The ALSCC Camera Snaped 3D Pictures of the Moon in 1969
Pictures from the stereoscopic ALSCC ( Apollo Lunar Surface Closeup Camera) are less known than those shot by the astronauts with their Hasselblad cameras. The ALSCC is an odd device resembling a cane stuck to an oversized coffee dispenser. To use the ALSCC, an astronaut simply plopped it down over an area of interest and pulled the trigger. A small flash fired, capturing two, offset images measuring nine square inches each. Combined in a single anaglyph, these images of the moon soil become a 3D picture visible with red/cyan glasses.

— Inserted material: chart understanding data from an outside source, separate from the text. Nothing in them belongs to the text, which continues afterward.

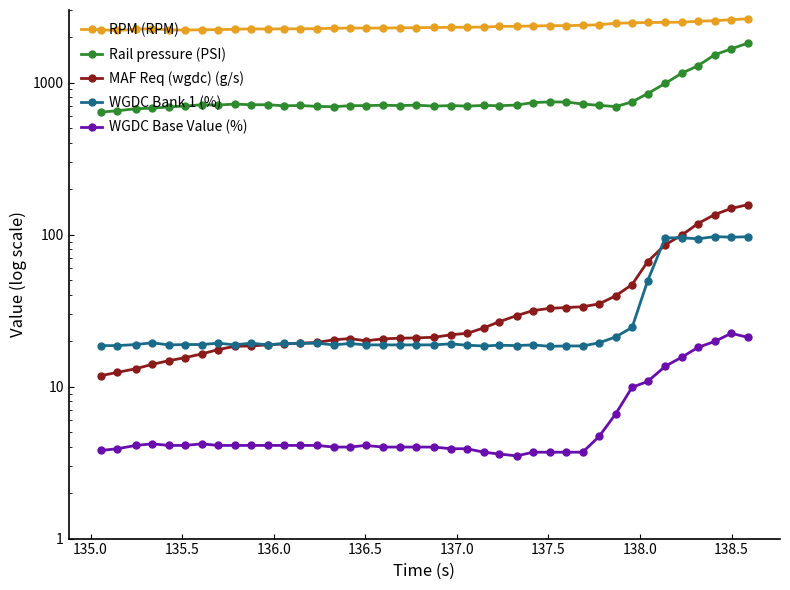

What is the difference between the maximum and second lowest values in the WGDC Base Value (%) series?

18.8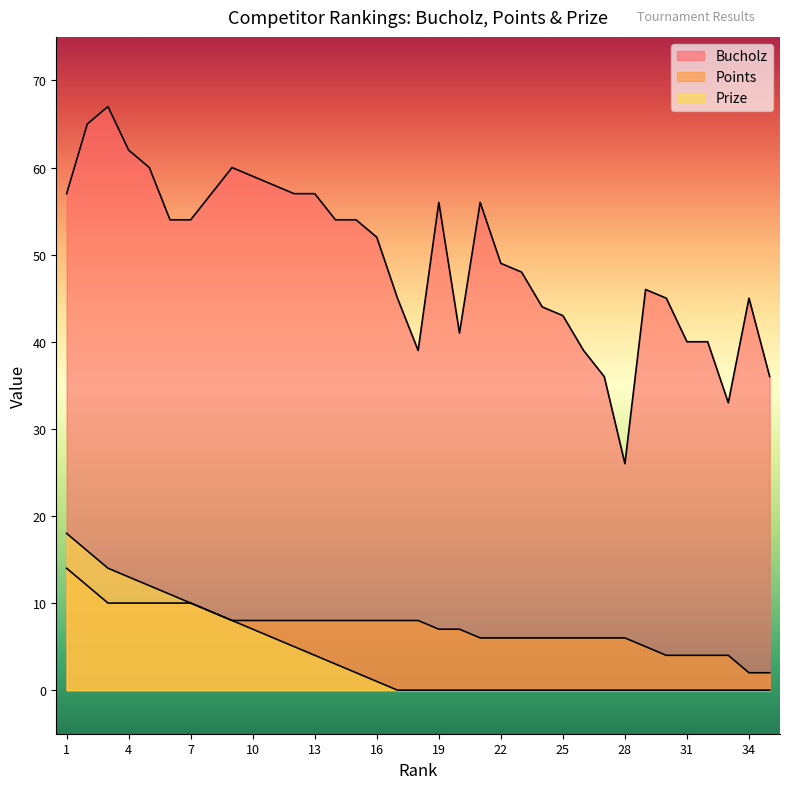

What is the difference between the maximum and second lowest values in the Prize series?

18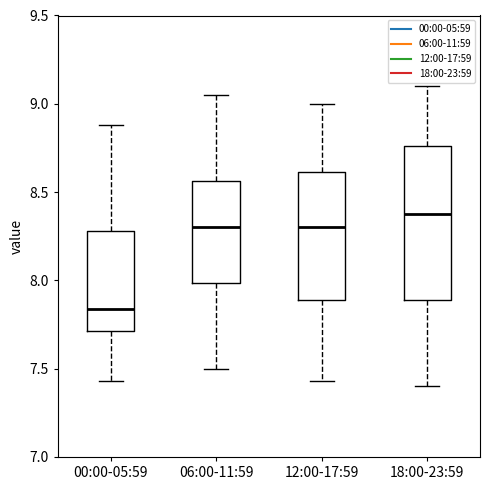

Reading left to right, transcribe this box plot: for each box, give where its median line is, the range the box spans, and where its two whiskers end, as read against the y-axis. The values are not printed on the chart, so give them approximately, as read against the axis.

00:00-05:59: median 7.85, box 7.70 to 8.30, whiskers 7.45 to 8.90
06:00-11:59: median 8.30, box 8.00 to 8.55, whiskers 7.50 to 9.05
12:00-17:59: median 8.30, box 7.90 to 8.60, whiskers 7.45 to 9.00
18:00-23:59: median 8.40, box 7.90 to 8.75, whiskers 7.40 to 9.10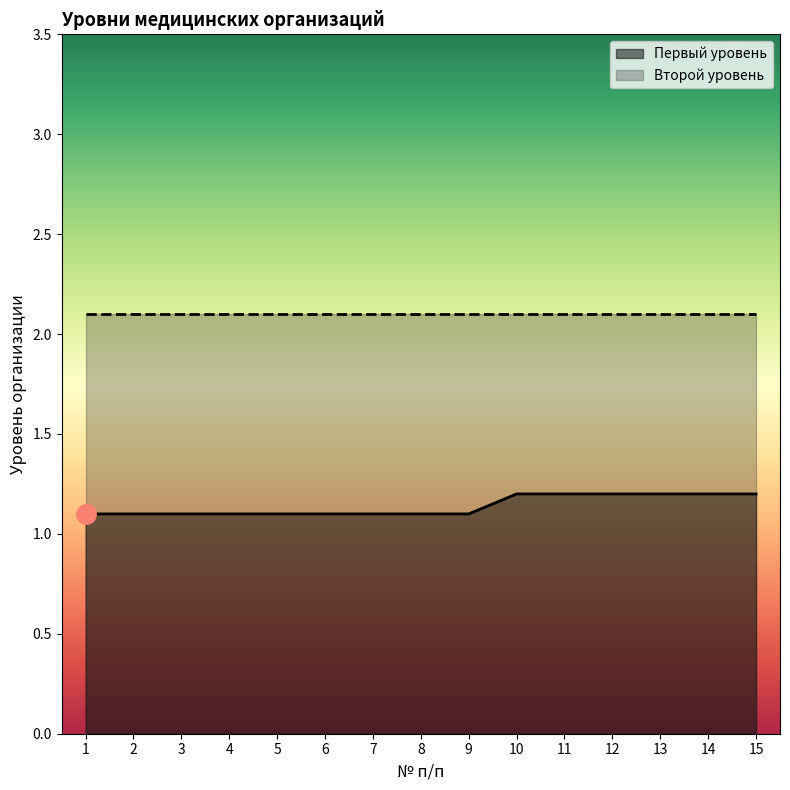

What is the ratio of the value at 14 to the value at 9?

1.1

Astronaut Bootprint from Apollo 12 Mission
Apollo Lunar Surface Closeup Camera (ALSCC)
The Apollo Lunar Surface Closeup Camera (ALSCC), developed by the Eastman Kodak Company, was used to capture high-resolution, stereoscopic images of rocks and lunar regolith. The ALSCC is visible at the National Air and Space Museum, Smithsonian Institution.
The ALSCC only flew on Apollos 11, 12 and 14. It was designed to capture close-up, stereoscopic images that could be used by scientists to learn how regolith and small rocks settle on the surface. The camera itself contained two lenses and was mounted to a small pole with a trigger handle on the end.
In the picture above, the ALSCC is visible to the left of the US flag in the background. The picture waq taken during the Apollo 11 flight. Buzz Aldrin is visible on the left. The Lunar Module is on the right.